Posted by: toothin -
Apr. 15, 2016 11:02 PM ET USA
It seems the case that the Pope does not expect great changes or not all he hopes for from the annulment changes. He certainly is pushing for communion for the divorced, but he hides his comments in footnote. Rather cowardly. he is very angry with anyone who teaches the ideal, but forked tongue praises ideals. He promotes the need for healing, but not the discipline of taking medicine and facing the fall out of all the bad effects of a life of bad habits. who is going to pay the price? not Pope
Posted by: toothin -
Apr. 15, 2016 10:56 PM ET USA
The church ministers can promote family life by preaching, teaching and fostering groups etc. but the reality is the lay people must act with supervision. The priests end up being the gate keepers and must have rules. The pope opens the door, people barch in, what priest is going to act like a policeman. Who will support him. Not the pope. Who wants to be priest in that situation. Not me. I am fifty years a priest now and still active. I look forward to retirement to avoid the chaos and pain.

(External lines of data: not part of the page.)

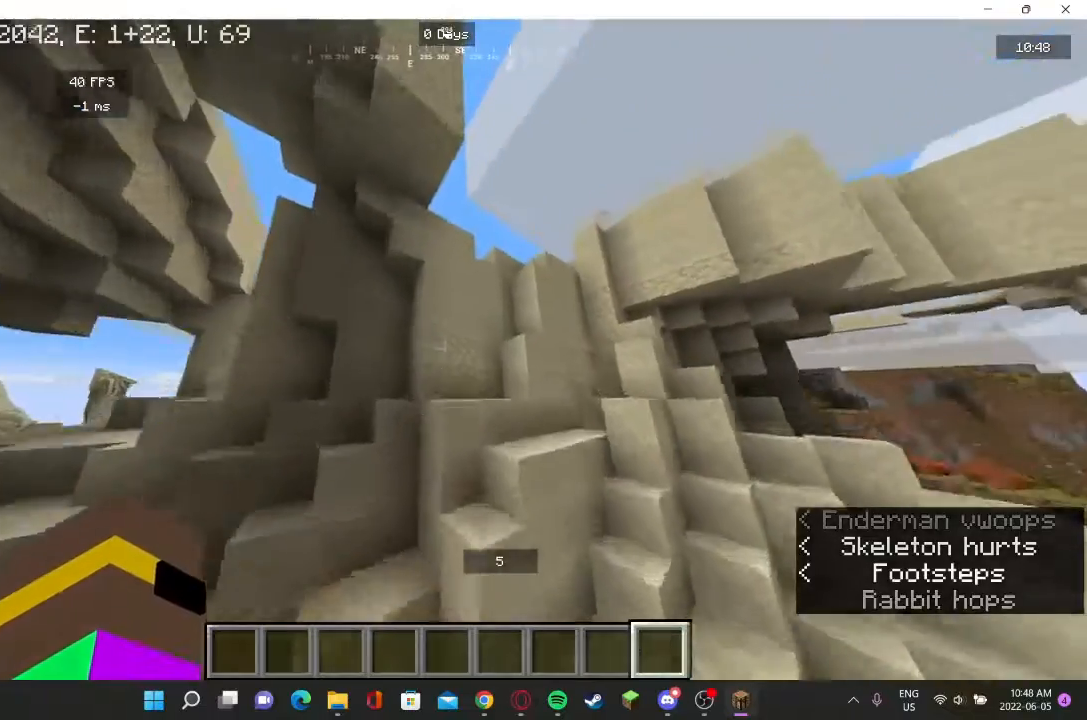
{"keys": ["d"], "mouse": [], "events": [[133, "w", "up"], [433, "d", "down"]]}
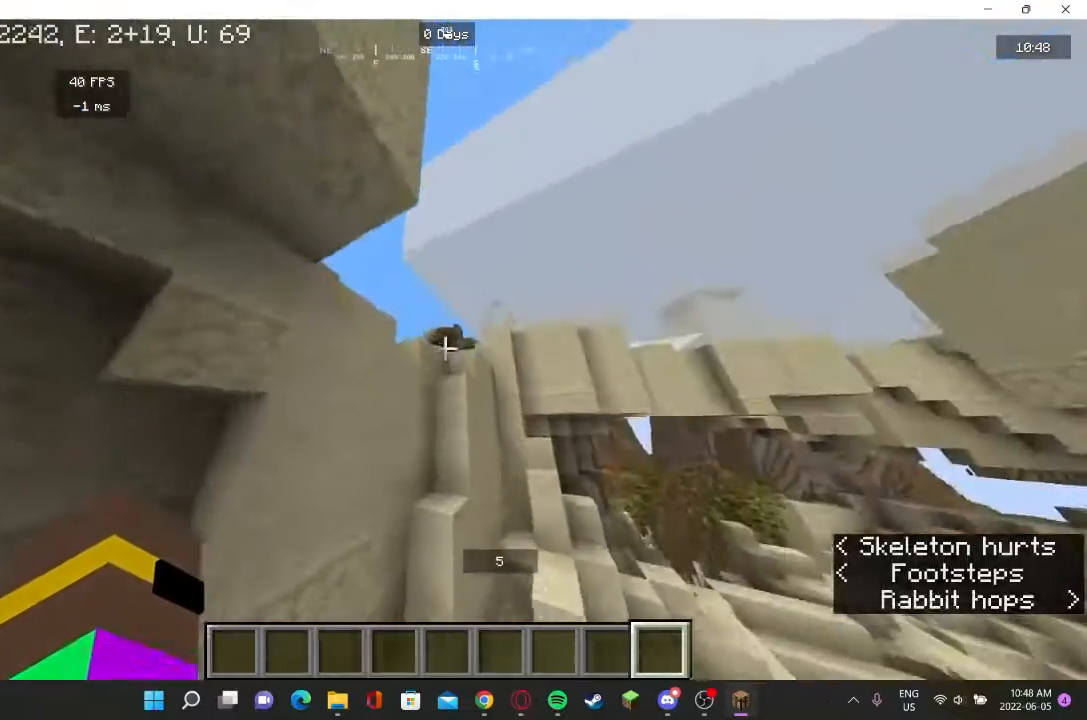
{"keys": ["w"], "mouse": [], "events": [[333, "d", "up"], [400, "w", "down"]]}
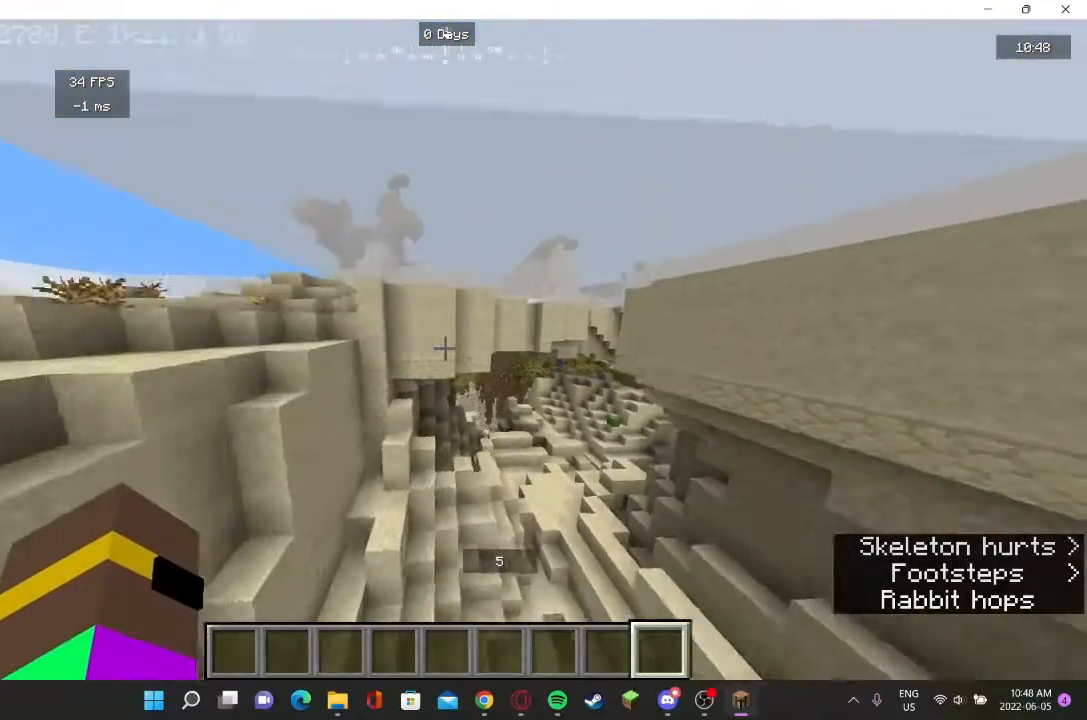
{"keys": ["w"], "mouse": [], "events": [[167, "a", "down"], [367, "a", "up"]]}
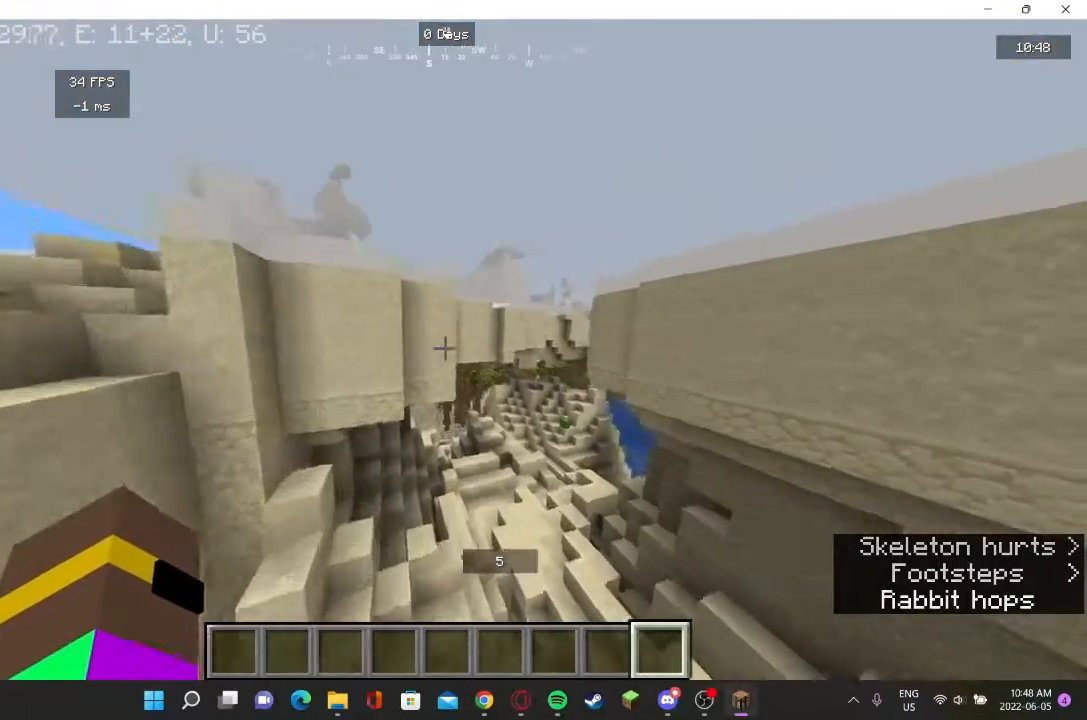
{"keys": ["d", "w"], "mouse": [], "events": [[300, "d", "down"]]}
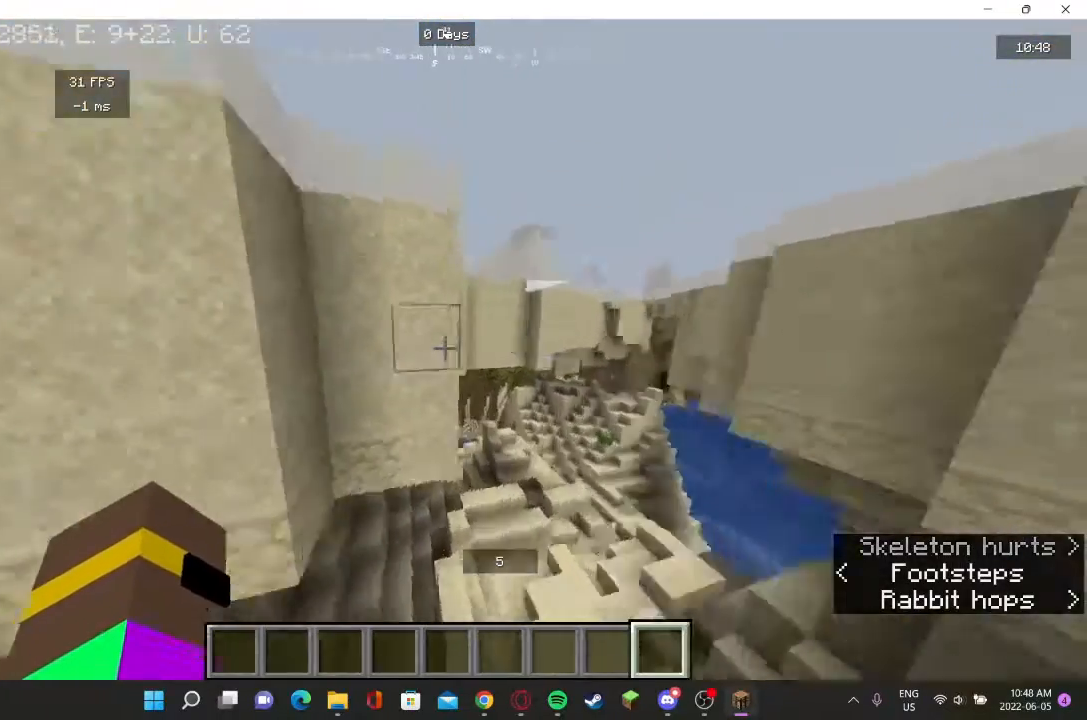
{"keys": ["w"], "mouse": [], "events": [[133, "d", "up"]]}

Posted by: Randal Mandock -
Apr. 15, 2016 10:47 PM ET USA
It is true that as we seek ever increasing levels of _being_ through spiritual perfection the "rules" (I prefer to call them guideposts) are less viewed as obstacles than as channels to freedom from sin. The "rules" are not evil, but are good. They delimit on the one hand, but expand on the other. For what is not bound is loosed. For example, vice could not be more discouraged then by the "rules" prohibiting it. Virtue could not be more encouraged than by the "rules" promoting it. I like rules.